* [EXERCISE INPUT]
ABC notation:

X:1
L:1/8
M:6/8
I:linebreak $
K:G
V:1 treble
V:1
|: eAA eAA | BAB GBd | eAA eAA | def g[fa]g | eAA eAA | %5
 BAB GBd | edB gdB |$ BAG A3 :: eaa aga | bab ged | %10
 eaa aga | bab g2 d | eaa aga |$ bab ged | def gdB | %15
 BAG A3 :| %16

* [WHAT IS NEEDED]
Rewrite the items with "treble" replaced by "bass", leaving everything else unchanged.

* [WORKED SOLUTION]
ABC notation:

X:1
L:1/8
M:6/8
I:linebreak $
K:G
V:1 bass
V:1
|: eAA eAA | BAB GBd | eAA eAA | def g[fa]g | eAA eAA | %5
 BAB GBd | edB gdB |$ BAG A3 :: eaa aga | bab ged | %10
 eaa aga | bab g2 d | eaa aga |$ bab ged | def gdB | %15
 BAG A3 :| %16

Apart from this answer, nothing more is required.